### REQUIRED WORK
Scan the records for the word "nose". Report each line where it occurs.

[Body or hand keypoint data]
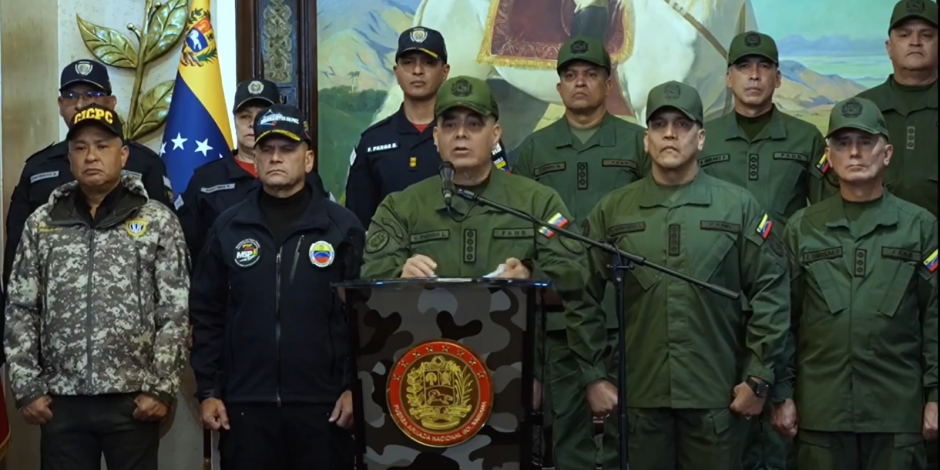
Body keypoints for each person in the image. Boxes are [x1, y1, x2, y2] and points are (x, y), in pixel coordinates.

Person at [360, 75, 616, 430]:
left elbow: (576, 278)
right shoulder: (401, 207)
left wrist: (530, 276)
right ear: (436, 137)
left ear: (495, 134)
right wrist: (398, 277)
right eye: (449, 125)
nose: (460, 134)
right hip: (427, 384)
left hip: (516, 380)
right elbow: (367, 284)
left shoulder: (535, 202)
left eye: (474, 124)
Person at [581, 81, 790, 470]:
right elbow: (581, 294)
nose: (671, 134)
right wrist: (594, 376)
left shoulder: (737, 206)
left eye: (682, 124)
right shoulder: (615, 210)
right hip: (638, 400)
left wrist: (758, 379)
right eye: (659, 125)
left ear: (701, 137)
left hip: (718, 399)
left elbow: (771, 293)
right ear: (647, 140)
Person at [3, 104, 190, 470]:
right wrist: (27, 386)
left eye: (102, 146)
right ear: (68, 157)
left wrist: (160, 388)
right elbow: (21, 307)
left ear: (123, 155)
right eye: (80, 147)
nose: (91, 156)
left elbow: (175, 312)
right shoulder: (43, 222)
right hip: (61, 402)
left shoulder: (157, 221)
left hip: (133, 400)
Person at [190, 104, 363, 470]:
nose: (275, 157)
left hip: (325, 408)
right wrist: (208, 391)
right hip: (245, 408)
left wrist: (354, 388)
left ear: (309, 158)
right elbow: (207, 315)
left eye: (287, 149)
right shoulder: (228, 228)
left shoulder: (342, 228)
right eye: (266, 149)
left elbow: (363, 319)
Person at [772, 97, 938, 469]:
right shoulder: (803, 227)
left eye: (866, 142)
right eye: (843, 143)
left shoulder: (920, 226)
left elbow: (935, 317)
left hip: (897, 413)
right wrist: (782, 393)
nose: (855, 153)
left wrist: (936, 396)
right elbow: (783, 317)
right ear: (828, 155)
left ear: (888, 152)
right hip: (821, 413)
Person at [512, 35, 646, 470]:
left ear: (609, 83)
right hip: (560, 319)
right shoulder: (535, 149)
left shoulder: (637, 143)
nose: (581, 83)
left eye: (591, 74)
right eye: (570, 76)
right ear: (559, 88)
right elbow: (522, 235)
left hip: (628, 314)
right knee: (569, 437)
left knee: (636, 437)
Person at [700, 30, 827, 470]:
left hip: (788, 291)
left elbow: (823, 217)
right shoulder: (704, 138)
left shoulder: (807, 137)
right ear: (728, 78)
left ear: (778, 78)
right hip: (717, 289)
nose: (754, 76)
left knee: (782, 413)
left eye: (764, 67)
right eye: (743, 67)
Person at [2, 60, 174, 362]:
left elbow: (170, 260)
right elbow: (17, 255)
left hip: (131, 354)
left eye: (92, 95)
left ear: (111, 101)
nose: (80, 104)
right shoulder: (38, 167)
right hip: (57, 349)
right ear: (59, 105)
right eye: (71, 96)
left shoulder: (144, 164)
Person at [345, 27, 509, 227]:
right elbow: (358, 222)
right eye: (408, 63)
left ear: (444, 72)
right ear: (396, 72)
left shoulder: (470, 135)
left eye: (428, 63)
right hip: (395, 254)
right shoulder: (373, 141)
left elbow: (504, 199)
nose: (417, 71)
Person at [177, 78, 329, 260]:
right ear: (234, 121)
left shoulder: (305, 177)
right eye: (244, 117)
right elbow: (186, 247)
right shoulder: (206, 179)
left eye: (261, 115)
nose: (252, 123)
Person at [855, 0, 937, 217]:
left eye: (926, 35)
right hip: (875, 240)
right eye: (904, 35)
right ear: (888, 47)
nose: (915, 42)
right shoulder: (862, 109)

### YOUR SOLUTION
nose: (460, 134)
nose: (671, 134)
nose: (91, 156)
nose: (275, 157)
nose: (855, 153)
nose: (581, 83)
nose: (754, 76)
nose: (80, 104)
nose: (417, 71)
nose: (252, 123)
nose: (915, 42)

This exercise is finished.